* _Exercise details_
Your response should contain each line of the data that includes "After".
(Supplied records begins)
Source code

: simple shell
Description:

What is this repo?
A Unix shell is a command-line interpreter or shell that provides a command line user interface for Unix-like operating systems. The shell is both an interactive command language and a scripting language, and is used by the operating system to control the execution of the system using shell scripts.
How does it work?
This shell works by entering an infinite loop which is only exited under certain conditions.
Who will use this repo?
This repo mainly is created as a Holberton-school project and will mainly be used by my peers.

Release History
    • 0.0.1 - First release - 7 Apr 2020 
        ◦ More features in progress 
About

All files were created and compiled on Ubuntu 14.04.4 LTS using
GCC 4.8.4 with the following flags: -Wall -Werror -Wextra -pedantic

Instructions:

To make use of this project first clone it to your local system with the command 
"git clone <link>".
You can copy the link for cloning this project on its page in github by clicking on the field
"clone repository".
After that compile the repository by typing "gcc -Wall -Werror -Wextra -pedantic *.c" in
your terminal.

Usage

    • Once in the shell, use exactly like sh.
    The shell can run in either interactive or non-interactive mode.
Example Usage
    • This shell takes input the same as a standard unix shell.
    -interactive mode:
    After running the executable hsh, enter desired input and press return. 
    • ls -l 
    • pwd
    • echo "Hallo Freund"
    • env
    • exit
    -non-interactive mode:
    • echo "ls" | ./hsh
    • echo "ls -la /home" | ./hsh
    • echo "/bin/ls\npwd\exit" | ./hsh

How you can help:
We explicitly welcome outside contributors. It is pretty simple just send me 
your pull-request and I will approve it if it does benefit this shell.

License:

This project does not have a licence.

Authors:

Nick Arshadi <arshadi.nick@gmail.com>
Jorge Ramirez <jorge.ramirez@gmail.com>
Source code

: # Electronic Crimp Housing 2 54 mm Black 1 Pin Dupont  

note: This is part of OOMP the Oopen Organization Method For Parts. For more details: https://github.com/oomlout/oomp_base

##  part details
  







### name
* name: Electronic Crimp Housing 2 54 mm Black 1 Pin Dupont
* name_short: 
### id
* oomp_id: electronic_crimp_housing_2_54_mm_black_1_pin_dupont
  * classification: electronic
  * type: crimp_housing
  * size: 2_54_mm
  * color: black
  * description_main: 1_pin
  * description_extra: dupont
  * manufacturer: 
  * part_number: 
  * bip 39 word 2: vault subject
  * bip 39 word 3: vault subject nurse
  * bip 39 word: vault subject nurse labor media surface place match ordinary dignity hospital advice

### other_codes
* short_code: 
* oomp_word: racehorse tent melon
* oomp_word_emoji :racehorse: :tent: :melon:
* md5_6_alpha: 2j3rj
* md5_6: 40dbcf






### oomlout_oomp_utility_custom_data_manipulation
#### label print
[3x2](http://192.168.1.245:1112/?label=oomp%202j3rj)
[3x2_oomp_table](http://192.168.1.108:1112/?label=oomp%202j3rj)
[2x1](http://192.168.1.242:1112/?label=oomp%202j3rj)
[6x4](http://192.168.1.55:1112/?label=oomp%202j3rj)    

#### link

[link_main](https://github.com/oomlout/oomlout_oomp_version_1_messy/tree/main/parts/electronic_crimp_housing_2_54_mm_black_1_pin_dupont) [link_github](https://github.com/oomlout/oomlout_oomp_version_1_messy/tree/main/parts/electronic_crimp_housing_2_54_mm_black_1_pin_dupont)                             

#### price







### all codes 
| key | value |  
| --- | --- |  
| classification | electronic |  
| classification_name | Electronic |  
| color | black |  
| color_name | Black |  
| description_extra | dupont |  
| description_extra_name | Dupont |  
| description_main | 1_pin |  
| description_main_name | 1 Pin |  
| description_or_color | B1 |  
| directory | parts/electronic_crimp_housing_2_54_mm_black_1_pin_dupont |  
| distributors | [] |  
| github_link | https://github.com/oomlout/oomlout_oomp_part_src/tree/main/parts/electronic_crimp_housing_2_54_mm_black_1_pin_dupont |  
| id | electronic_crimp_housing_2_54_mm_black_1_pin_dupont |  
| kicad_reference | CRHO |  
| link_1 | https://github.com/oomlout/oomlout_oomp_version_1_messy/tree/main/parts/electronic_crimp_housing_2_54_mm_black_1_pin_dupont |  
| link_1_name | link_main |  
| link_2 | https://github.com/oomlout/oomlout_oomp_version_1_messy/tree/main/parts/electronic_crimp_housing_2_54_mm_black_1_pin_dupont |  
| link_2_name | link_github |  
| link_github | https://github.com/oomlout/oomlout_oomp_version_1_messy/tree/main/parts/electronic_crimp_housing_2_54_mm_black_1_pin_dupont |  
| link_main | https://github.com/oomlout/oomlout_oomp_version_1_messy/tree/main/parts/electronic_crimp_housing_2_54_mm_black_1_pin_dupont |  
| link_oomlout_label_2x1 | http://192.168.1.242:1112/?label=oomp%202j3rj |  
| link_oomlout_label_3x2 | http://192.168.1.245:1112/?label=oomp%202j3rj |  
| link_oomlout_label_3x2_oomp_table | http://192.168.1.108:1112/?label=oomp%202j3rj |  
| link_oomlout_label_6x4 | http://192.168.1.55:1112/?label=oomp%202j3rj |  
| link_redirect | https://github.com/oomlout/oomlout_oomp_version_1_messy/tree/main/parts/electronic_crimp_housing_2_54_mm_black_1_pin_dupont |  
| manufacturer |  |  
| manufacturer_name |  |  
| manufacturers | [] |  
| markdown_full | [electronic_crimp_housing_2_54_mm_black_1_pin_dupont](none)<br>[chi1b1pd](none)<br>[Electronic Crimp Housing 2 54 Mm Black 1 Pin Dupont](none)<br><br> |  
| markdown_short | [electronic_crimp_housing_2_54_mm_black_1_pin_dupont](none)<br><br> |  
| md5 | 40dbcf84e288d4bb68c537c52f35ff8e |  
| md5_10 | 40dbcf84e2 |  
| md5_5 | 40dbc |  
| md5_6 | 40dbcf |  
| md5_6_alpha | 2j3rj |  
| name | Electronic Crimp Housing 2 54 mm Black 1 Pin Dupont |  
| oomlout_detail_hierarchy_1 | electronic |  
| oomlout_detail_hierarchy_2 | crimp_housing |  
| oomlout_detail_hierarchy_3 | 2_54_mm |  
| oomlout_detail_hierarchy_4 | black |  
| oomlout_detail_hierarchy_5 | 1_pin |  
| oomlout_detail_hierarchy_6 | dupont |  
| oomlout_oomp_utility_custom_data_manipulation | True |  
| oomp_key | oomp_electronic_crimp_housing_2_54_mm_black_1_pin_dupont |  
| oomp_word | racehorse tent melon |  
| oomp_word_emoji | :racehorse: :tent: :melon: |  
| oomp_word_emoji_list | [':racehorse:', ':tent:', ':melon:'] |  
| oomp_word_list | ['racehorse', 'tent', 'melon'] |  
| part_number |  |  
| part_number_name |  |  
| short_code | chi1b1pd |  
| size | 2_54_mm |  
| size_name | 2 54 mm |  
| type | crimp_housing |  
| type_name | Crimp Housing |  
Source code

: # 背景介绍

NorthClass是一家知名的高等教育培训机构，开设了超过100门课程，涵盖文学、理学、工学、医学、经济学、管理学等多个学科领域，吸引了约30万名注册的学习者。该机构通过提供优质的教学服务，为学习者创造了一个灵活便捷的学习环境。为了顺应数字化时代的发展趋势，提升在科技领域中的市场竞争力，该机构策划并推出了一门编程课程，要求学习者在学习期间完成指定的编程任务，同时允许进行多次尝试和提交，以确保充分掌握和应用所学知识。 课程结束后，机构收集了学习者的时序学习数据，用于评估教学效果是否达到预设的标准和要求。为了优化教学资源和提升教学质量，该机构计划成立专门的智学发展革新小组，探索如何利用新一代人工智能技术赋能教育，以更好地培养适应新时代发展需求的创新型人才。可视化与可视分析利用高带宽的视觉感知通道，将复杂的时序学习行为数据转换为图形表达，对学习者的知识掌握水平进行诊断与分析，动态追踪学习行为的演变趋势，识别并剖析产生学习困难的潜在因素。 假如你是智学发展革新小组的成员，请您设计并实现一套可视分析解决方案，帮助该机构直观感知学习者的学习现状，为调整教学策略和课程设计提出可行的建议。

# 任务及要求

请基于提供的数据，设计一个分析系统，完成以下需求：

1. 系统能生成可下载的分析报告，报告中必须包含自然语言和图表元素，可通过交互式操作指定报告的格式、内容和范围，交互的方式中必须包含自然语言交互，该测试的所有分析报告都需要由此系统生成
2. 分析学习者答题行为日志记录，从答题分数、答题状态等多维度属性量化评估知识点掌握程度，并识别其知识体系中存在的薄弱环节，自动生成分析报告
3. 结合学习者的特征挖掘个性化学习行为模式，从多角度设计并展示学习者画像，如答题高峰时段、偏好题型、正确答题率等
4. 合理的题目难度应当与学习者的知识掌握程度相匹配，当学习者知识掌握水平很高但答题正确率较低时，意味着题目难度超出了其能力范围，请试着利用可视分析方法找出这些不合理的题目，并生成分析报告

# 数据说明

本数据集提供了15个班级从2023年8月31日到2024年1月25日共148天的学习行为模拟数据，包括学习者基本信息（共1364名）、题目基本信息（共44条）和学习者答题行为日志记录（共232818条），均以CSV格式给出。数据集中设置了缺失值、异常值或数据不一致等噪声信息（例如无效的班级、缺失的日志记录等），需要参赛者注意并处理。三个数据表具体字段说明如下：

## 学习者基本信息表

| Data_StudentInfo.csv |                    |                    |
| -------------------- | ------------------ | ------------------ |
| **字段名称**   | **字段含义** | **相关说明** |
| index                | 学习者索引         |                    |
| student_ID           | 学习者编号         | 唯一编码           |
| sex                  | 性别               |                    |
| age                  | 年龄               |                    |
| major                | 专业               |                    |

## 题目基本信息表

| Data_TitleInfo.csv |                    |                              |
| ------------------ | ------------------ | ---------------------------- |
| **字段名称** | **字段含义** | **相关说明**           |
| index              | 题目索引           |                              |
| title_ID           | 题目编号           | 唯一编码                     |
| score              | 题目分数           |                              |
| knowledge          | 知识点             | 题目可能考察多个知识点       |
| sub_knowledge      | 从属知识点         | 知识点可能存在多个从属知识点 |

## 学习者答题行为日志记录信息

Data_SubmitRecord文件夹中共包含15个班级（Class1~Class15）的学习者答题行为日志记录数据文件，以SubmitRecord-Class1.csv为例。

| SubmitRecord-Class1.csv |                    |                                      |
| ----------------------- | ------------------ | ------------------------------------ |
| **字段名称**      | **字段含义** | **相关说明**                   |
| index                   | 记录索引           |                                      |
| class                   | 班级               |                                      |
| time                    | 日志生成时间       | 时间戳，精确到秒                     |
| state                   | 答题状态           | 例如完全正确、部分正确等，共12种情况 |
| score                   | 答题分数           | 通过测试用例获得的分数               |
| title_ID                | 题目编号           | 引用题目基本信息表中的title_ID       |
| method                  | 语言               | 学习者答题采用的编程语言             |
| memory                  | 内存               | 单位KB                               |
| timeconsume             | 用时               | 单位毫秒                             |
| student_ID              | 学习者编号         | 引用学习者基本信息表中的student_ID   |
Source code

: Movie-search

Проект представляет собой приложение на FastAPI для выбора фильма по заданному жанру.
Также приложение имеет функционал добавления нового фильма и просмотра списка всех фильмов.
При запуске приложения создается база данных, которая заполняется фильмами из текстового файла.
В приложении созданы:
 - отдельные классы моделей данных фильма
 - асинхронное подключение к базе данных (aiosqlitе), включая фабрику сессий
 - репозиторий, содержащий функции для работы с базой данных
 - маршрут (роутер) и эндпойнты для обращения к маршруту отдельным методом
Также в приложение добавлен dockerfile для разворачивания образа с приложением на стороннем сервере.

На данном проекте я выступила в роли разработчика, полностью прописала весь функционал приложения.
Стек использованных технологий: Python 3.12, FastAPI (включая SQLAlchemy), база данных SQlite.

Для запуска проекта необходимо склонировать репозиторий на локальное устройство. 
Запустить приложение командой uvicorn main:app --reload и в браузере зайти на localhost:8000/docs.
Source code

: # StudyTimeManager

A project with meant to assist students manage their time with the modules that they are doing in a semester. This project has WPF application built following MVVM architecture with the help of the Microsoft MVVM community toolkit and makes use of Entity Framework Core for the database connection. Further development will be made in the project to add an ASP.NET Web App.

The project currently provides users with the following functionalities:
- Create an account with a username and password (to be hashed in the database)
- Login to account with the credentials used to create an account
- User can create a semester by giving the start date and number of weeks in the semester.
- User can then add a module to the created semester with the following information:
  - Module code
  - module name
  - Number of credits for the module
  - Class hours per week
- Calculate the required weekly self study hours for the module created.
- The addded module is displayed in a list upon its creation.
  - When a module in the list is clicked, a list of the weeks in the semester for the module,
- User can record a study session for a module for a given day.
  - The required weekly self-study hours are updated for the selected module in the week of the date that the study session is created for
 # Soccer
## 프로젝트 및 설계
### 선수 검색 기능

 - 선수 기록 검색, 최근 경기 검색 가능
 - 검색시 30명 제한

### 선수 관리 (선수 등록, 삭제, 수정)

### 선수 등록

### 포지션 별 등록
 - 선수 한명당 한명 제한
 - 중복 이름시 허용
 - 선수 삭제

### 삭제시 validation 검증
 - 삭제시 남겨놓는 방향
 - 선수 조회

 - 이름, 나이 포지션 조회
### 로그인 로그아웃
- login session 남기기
(Supplied records ends)
* _Solution to this task_
After that compile the repository by typing "gcc -Wall -Werror -Wextra -pedantic *.c" in
    After running the executable hsh, enter desired input and press return. 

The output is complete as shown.